It takes a recklessness to be Nadal. It’s not only about running with abandon, but also about throwing everything you have with every single body part into every single motion. It is to push limits, to create energy and adrenaline so powerful that even people watching can feel it. To be Nadal is not to float gracefully like Roger Federer, but to storm the court like no one before.
And all of that is to point out one thing: The guy who lost to Tomas Berdych 6-2, 6-0, 7-6 (7-5) Tuesday in the Australian Open quarterfinals? That wasn’t Nadal.
Rafael Nadal warned us. He said he wasn’t ready to win this tournament, that he was rusty from his time away because of injuries. He said Tuesday that reaching the quarters was a good step. But are we supposed to believe his words — and, those of ESPN’s analysts who think he just needs practice — or our own eyes? Because what I saw was this:
Nadal’s body is broken. It’s amazing he lasted this long, to 28. How long would your car last going pedal to the metal all the time?
“I am feeling OK,” he told reporters. “Just was not my day. I didn’t play with the right intensity, with the right rhythm. And the opponent played better than me.”
But you were rubbing your hamstrings. And you took some sort of medicine during the third set.
“Yeah, happened nothing,” he said. “I am feeling well. That’s it.”
Truth: Nadal hates it that people think he blames injury for losses. More truth: Injury was the reason for this loss.
Well, actually I don’t think it was injury, though that’s how Darren Cahill portrayed it. Maybe he’s right. I hope he’s right. But I suspect this is just Nadal’s normal state now. He has put his body through torture for so long.
But the problem against Berdych wasn’t rust or timing. Nadal can’t change directions on a dime — as
they say — anymore. He would move to his right and run around his backhand, or just drive into one. And then?
Berdych would hit winner into the open court on Nadal’s forehand side. Berdych has a big forehand, but it’s not coming from a rifle. Nadal wasn’t even getting into the TV picture. There were glimpses of what was happening, though. Nadal was stuck and his legs couldn’t dig him out. I’d say he looked like a car with wheels spinning in the mud, but his wheels weren’t spinning.
Nadal can still run fast when he gets going. But to lose that split second while stuck in the corner means he can’t cover the court the way he always has. Which meant he couldn’t get into his usual position. Which meant, for the first two sets anyway, he couldn’t get anything behind his shots.
Which meant he wasn’t Nadal.
I guess you can only run as fast as possible and slide 10 feet on asphalt so many times. Novak Djokovic is going to learn that soon, if he isn’t already.
Berdych was oustanding, but it’s not that difficult to hit shots into an open court.
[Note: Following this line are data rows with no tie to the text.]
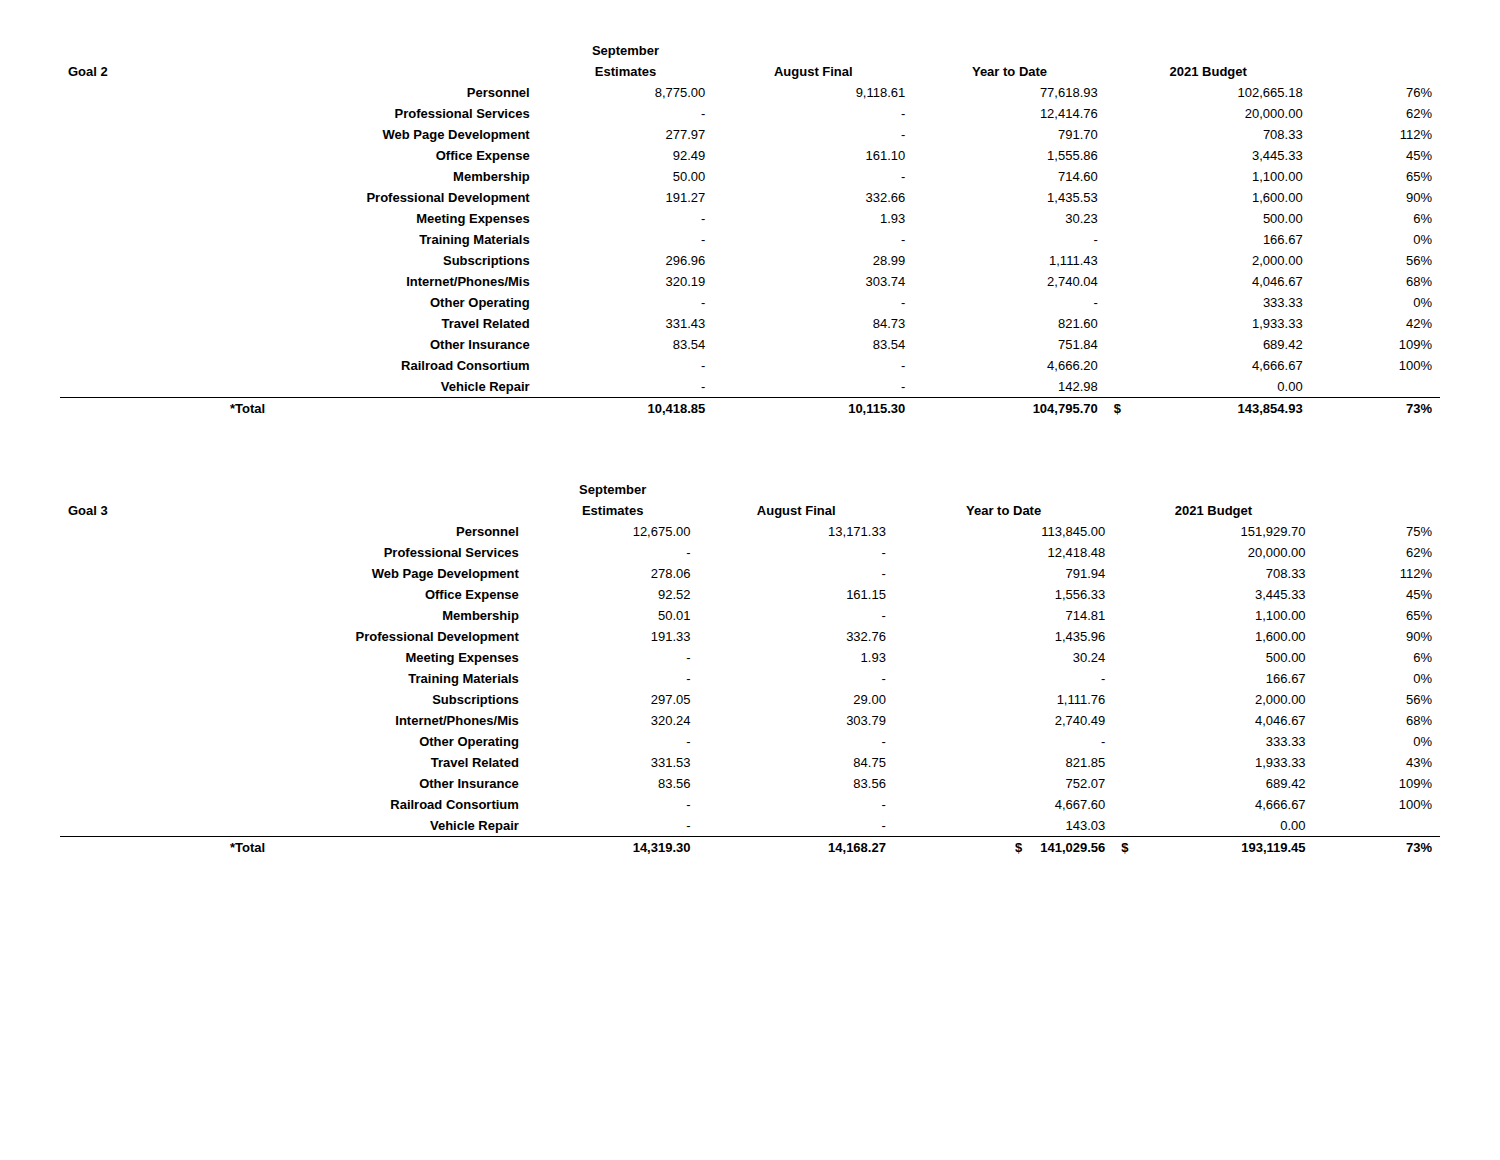| | September | | | | | |
| Goal 2 | Estimates | August Final | Year to Date | 2021 Budget | |
| Personnel | 8,775.00 | 9,118.61 | 77,618.93 | | 102,665.18 | 76% |
| Professional Services | - | - | 12,414.76 | | 20,000.00 | 62% |
| Web Page Development | 277.97 | - | 791.70 | | 708.33 | 112% |
| Office Expense | 92.49 | 161.10 | 1,555.86 | | 3,445.33 | 45% |
| Membership | 50.00 | - | 714.60 | | 1,100.00 | 65% |
| Professional Development | 191.27 | 332.66 | 1,435.53 | | 1,600.00 | 90% |
| Meeting Expenses | - | 1.93 | 30.23 | | 500.00 | 6% |
| Training Materials | - | - | - | | 166.67 | 0% |
| Subscriptions | 296.96 | 28.99 | 1,111.43 | | 2,000.00 | 56% |
| Internet/Phones/Mis | 320.19 | 303.74 | 2,740.04 | | 4,046.67 | 68% |
| Other Operating | - | - | - | | 333.33 | 0% |
| Travel Related | 331.43 | 84.73 | 821.60 | | 1,933.33 | 42% |
| Other Insurance | 83.54 | 83.54 | 751.84 | | 689.42 | 109% |
| Railroad Consortium | - | - | 4,666.20 | | 4,666.67 | 100% |
| Vehicle Repair | - | - | 142.98 | | 0.00 | |
| *Total | 10,418.85 | 10,115.30 | 104,795.70 | $ | 143,854.93 | 73% |
| | September | | | | | |
| Goal 3 | Estimates | August Final | Year to Date | 2021 Budget | |
| Personnel | 12,675.00 | 13,171.33 | 113,845.00 | | 151,929.70 | 75% |
| Professional Services | - | - | 12,418.48 | | 20,000.00 | 62% |
| Web Page Development | 278.06 | - | 791.94 | | 708.33 | 112% |
| Office Expense | 92.52 | 161.15 | 1,556.33 | | 3,445.33 | 45% |
| Membership | 50.01 | - | 714.81 | | 1,100.00 | 65% |
| Professional Development | 191.33 | 332.76 | 1,435.96 | | 1,600.00 | 90% |
| Meeting Expenses | - | 1.93 | 30.24 | | 500.00 | 6% |
| Training Materials | - | - | - | | 166.67 | 0% |
| Subscriptions | 297.05 | 29.00 | 1,111.76 | | 2,000.00 | 56% |
| Internet/Phones/Mis | 320.24 | 303.79 | 2,740.49 | | 4,046.67 | 68% |
| Other Operating | - | - | - | | 333.33 | 0% |
| Travel Related | 331.53 | 84.75 | 821.85 | | 1,933.33 | 43% |
| Other Insurance | 83.56 | 83.56 | 752.07 | | 689.42 | 109% |
| Railroad Consortium | - | - | 4,667.60 | | 4,666.67 | 100% |
| Vehicle Repair | - | - | 143.03 | | 0.00 | |
| *Total | 14,319.30 | 14,168.27 | $ 141,029.56 | $ | 193,119.45 | 73% |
What is the total of what Nadal has been through in the past year, anyway? A wrist problem, stem cell treatment on his back, more knee troubles and an appendicitis? Not to mention his back breaking down in the middle of last year’s Australian Open final.
Nadal has always had injuries, followed by miracle recoveries. But the injuries are getting more frequent and more severe now. And against Tim Smyczek in the second round of the Australian, he started cramping all over his upper body. Against Berdych, it appeared to be his legs again.
It’s going to be a miracle of timing for him to play seven best-of-five set matches to get through a major. Maybe it can still happen at the French, where his movement was so much better than everyone else’s that he can overcome a little loss of movement.
The rest of the time, he’s going to have to adapt. End points quicker. Play closer to the baseline. I know how the score looks, but Nadal almost found a way to beat Berdych anyway. It show just how good he is that he can do that with a broken body.
This is going to be the grinding phase of Nadal’s career. You cannot count on his body anymore. I just don’t know how much more he can do if he’s not Nadal.